(Collection entries)
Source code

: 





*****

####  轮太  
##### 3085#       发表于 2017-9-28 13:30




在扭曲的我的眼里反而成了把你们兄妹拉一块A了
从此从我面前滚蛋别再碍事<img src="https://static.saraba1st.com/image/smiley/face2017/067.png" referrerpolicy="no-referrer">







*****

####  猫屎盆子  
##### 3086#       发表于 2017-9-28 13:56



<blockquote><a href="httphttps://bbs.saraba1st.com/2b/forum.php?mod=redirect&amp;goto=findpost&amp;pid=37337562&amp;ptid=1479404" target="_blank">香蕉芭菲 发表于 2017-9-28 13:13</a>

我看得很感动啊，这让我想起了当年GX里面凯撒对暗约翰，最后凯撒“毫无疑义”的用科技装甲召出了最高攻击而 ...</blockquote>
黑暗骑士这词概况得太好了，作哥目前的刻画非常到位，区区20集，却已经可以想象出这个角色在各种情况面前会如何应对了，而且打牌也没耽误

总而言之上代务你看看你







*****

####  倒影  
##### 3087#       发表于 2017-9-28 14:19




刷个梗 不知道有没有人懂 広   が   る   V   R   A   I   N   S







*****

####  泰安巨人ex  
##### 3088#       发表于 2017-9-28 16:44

**DIRECTIONS FOR THIS TASK:** Retype the material word for word, starting at the line that contains "刷个梗 不知道有没有人懂 広   が   る   V   R   A   I   N   S" and continuing through the final line, both included.

**ANSWER SECTION:**
刷个梗 不知道有没有人懂 広   が   る   V   R   A   I   N   S







*****

####  泰安巨人ex  
##### 3088#       发表于 2017-9-28 16:44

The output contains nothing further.